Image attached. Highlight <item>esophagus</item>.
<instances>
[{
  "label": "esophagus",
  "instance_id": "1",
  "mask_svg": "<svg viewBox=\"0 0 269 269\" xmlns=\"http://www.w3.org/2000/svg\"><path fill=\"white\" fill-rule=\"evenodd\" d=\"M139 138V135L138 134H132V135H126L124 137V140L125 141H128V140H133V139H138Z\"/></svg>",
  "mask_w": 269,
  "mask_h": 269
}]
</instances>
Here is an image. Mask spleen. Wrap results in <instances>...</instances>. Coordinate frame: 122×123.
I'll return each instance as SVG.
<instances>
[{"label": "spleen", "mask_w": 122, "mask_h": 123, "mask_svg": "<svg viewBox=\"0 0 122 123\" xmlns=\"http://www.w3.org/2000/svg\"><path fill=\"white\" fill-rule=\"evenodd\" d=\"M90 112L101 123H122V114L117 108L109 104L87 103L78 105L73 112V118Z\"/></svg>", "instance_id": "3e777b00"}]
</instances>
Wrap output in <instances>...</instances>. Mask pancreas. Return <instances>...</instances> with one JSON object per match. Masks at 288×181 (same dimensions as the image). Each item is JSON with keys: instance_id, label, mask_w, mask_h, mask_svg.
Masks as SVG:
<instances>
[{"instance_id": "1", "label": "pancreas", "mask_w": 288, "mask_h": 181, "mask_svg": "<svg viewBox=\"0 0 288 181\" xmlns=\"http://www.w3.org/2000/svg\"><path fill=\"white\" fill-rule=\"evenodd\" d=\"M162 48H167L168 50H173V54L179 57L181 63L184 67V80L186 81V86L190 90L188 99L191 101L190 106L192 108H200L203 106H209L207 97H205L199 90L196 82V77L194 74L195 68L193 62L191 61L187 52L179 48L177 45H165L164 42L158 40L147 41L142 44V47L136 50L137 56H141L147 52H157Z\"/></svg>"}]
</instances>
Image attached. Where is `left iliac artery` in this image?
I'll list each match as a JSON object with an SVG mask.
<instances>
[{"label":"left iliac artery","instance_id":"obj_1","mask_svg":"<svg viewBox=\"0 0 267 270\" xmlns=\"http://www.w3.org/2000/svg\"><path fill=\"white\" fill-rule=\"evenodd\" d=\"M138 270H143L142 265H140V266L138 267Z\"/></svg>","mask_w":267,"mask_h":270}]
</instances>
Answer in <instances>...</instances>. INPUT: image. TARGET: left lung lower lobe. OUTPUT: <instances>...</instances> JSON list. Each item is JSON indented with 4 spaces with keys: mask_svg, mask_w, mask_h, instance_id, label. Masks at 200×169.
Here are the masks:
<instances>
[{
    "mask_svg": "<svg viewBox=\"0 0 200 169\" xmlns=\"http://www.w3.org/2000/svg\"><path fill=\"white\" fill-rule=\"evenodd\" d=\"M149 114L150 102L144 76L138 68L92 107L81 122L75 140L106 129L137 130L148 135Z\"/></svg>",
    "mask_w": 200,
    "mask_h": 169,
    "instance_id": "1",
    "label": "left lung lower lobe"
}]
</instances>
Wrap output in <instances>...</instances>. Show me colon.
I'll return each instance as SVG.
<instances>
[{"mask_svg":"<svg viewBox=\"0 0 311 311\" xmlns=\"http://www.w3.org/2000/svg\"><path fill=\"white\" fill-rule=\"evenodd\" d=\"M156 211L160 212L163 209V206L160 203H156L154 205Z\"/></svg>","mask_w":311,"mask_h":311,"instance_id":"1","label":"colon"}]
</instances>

To be done:
Pull out each line of the listing above that contains the string "item".

Worked solution:
Image attached. Highlight <item>esophagus</item>.
Wrap output in <instances>...</instances>. Mask pancreas. Return <instances>...</instances> with one JSON object per match. Masks at 288×181 (same dimensions as the image). Each item is JSON with keys: instance_id, label, mask_w, mask_h, mask_svg.
Answer in <instances>...</instances>. INPUT: image. TARGET: left lung lower lobe. OUTPUT: <instances>...</instances> JSON list. Each item is JSON indented with 4 spaces with keys: mask_svg, mask_w, mask_h, instance_id, label. Masks at 200×169.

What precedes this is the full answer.